Señores y señoras: Perro.

Mi mamá dijo una vez que los italianos existen para que al resto de nosotros nos quede claro lo inútiles que somos en la cocina. Trasladado a Perro, su existencia deja bien claro que el mejor ser humano no puede ni aspirar a ser tan buena persona. Su combinación de humildad, gentileza y devoción hacia mí no hace más que contrastar con el poder que lleva a escondidas: a las 13 semanas de vida ya podía correr más rápido que yo y ahora puede correr círculos alrededor de Usain Bolt. Esto no es una de mis metáforas exageradas, es maravillosamente cierto: Bolt alcanza una velocidad máxima de 45 km/h; un pastor australiano llega a los 60. Otra maravilla de este bombonazo es que con la misma mandíbula con la que juega a mordisquear mis dedos puede triturar mi antebrazo. Le tiene miedo a un caniche de 6 kg que le ladre fuerte, pero es capaz de enfrentar un mastín inglés de 100 kg si cree que me puede hacer daño a mí, con total desdén por su propia vida. Y como si no fuera una de las criaturas más lindas que conozco, encima tiene un olor exquisito. Entierro la nariz en su pelaje y huele a miel, coco, vainilla, leche fresca, campo, árboles y amanecer. Es obediente, gentil, respetuoso, mimoso, empático, inteligente, leal, incansable, fuerte y resiliente. En conclusión, imaginarme los días sin él es peor que imaginarme los fines de semana sin moto.

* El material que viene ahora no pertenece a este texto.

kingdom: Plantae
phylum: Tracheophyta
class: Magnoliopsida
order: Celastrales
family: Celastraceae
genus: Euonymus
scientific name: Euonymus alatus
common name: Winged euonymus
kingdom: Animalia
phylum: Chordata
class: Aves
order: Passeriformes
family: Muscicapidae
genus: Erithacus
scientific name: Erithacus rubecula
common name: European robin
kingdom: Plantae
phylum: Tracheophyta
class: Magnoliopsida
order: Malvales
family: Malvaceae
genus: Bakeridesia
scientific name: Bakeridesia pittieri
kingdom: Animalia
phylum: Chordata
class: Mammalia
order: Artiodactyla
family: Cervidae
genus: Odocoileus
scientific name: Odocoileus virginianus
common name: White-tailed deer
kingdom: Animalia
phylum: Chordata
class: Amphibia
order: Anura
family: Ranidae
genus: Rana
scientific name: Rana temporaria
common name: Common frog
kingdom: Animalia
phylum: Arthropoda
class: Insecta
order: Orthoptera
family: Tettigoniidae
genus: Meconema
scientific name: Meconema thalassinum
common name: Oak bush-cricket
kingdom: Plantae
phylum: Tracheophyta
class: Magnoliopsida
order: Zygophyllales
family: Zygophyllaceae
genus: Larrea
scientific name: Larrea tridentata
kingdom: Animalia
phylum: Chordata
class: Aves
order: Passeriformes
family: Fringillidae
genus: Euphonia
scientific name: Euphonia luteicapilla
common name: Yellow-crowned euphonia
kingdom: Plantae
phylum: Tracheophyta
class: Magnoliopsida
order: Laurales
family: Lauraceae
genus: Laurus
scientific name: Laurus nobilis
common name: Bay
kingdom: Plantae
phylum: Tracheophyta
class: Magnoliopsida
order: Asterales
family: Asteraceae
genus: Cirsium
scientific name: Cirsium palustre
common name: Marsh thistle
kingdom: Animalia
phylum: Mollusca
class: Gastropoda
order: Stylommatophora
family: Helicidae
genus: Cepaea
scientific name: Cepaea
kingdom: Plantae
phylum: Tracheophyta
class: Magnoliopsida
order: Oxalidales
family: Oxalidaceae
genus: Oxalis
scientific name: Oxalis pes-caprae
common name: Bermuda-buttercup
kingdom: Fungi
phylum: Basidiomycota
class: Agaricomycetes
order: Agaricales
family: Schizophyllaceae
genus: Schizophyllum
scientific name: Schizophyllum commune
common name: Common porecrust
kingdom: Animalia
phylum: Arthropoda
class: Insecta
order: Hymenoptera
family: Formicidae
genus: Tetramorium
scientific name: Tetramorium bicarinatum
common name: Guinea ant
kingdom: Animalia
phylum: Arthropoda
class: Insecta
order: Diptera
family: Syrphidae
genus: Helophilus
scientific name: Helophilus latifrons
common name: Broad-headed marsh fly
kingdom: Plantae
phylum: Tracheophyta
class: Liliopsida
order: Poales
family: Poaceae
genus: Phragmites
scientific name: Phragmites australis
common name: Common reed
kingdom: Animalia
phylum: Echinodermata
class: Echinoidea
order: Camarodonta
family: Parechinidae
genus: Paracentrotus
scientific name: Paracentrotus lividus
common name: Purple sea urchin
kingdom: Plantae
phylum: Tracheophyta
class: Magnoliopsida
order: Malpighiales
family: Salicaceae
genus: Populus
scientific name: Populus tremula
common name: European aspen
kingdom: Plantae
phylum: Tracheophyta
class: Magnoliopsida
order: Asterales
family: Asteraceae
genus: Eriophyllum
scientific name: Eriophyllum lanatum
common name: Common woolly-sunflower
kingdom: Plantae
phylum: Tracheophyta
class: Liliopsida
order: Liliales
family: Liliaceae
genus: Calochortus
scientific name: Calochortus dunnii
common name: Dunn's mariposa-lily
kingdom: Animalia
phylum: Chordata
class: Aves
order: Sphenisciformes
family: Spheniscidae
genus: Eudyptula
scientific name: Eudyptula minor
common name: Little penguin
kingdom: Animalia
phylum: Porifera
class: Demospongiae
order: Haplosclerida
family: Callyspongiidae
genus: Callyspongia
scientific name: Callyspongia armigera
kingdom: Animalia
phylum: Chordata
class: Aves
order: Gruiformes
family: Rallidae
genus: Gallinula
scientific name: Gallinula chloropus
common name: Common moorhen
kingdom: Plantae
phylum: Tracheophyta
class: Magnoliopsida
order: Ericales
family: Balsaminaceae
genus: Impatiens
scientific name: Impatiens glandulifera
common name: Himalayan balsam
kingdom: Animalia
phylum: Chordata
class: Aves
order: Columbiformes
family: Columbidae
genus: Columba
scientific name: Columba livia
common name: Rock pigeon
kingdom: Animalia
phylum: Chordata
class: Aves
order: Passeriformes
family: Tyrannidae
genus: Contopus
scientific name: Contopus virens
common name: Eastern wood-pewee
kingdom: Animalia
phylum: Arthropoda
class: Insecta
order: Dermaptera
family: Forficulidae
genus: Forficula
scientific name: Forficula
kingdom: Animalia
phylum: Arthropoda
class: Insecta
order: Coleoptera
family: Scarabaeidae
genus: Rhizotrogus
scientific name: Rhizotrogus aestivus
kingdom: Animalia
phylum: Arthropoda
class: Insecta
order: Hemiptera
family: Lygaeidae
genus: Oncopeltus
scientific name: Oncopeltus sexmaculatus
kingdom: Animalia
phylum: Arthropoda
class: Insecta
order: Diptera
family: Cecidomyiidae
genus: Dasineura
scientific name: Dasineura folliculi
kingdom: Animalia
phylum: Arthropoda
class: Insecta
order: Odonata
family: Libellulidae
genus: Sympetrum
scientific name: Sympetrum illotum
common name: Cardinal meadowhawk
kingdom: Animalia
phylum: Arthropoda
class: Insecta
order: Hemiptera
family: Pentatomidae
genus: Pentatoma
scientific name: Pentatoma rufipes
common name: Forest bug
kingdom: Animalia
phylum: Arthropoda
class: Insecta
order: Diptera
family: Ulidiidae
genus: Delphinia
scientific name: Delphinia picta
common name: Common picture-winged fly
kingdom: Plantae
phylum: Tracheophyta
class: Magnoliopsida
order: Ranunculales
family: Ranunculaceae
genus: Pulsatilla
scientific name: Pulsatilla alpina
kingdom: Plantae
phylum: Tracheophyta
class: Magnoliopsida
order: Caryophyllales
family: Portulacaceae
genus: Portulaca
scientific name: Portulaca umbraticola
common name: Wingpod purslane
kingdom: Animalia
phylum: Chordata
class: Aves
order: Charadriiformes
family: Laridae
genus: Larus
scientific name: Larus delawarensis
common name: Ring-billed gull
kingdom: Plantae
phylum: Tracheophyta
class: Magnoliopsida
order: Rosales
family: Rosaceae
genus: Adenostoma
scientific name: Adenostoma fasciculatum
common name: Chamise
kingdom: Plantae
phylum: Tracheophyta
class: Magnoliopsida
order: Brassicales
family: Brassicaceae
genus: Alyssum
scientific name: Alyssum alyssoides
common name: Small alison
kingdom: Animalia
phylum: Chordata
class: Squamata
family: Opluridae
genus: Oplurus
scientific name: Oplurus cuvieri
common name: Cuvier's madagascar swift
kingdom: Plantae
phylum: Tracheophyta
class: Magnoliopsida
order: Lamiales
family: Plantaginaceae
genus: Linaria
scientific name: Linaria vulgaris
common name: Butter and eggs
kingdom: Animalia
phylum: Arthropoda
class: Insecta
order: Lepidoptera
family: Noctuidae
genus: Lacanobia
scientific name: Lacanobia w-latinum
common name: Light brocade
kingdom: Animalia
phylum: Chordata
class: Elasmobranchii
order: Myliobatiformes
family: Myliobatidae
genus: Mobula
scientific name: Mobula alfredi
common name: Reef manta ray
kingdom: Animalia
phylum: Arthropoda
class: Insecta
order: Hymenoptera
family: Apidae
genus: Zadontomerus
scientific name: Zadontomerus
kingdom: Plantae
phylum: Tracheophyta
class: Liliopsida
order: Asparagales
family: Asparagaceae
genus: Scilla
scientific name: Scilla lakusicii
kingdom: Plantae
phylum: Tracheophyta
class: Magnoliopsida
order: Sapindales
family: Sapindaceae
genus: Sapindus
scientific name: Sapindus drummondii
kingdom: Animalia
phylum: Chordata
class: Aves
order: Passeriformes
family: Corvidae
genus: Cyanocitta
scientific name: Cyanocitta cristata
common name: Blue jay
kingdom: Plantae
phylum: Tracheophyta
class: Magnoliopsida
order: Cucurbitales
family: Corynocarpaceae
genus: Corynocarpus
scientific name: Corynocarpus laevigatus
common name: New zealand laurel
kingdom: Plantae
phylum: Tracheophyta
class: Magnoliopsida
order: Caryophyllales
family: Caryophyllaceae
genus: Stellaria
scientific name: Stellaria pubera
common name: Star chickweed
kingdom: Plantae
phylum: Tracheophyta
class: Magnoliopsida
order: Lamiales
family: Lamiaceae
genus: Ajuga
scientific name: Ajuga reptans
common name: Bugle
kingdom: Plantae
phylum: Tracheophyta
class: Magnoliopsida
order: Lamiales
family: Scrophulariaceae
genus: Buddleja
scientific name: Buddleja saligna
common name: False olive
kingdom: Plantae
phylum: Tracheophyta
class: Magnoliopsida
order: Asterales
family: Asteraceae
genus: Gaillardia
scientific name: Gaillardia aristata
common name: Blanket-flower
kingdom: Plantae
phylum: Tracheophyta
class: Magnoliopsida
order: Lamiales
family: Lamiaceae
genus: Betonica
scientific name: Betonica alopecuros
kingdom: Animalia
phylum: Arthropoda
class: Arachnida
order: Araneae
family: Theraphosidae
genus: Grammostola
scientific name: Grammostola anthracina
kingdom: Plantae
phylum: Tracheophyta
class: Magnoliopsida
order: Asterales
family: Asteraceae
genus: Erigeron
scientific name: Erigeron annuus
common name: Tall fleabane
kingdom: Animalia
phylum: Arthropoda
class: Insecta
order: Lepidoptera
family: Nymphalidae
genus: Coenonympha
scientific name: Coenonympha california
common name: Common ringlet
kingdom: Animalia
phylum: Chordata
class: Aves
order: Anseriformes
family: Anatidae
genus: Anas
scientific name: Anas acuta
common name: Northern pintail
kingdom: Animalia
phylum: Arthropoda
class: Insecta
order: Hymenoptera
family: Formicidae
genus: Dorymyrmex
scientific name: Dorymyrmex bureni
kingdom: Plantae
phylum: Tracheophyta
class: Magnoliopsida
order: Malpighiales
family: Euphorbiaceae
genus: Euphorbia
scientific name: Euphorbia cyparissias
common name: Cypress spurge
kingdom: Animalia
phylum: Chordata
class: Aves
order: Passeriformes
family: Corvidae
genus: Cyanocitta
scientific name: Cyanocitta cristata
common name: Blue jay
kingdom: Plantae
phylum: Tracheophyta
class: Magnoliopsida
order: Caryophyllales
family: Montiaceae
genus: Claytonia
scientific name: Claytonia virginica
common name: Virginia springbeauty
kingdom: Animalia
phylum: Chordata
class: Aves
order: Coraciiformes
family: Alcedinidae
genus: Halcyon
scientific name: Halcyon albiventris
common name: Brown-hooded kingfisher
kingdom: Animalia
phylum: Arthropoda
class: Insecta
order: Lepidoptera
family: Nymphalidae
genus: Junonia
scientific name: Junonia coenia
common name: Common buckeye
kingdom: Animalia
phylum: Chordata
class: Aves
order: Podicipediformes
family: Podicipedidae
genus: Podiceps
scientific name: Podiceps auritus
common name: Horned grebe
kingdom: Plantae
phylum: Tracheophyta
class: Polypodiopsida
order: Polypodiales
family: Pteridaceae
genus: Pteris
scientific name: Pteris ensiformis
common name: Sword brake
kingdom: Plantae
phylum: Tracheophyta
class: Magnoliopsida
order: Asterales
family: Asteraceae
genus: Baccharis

Vivir con un ser así no es fácil, requiere compromiso y mucha paciencia. El compromiso es necesario porque no es una tortuga o un hámster: es una criatura inteligente y emocional, con una mentalidad que lo hace muy apegado a su dueño y muy protector. Cada segundo del día está pendiente de lo que yo hago, siento o digo, e intenta complacerme como si toda su existencia dependiera de eso. Si estoy sentado trabajando en la computadora, ahí está a mis pies. Si me levanto a buscar un vaso de agua, a los 5 segundos aparece mágicamente acostado en la cocina. Voy al baño y se recuesta contra la puerta. Voy a dormir y se ubica al lado de la cama. Eso sí, se la pasa del sofá a la pieza y al sillón toda la noche, cambiando de posición cada 20 minutos. Pero a la mañana, apenas escucha el más mínimo cambio en el ritmo de mi respiración, ahí asoma para darme los buenos días.
Si la AFIP, el COVID-19 o la moto no me invitan a tocar el arpa antes de lo que estima el INDEC, casi que le tomo rencor porque sé que se va a morir antes que yo, con suerte en unos quince años; o mejor todavía, en quinientos. La idea es intolerable pero la realidad es inescapable, así que no queda más que ignorarla, enterrándola en algún lugar de mi psique y encapsulándola, algo así como haría el pulmón con el asbesto.
Por supuesto, no soy el único que piensa así. Hay mucha gente que adora a su perro y se le ocurren mil maneras de ponerlo en palabras, pero hace unas semanas leí esta: "Quizás una de las razones por las que es tan lindo tener un perro es que cuando te sentís mal no va a tratar de averiguar por qué." Puede que sea cierto, no sé, pero definitivamente es una de las muchas cosas lindas que tiene: me acepta. Me acepta con mis rabietas y mis cambios de humor y los retos cuando mete el hocico donde no debería. Se aguanta que lo patee cuando camino del sillón a la cama a obscuras en el departamento y el tonto se pone adelante. A veces pienso que me gustaría saber qué piensa de mí, pero a veces creo que es mejor permanecer en la tibia y confortable ignorancia.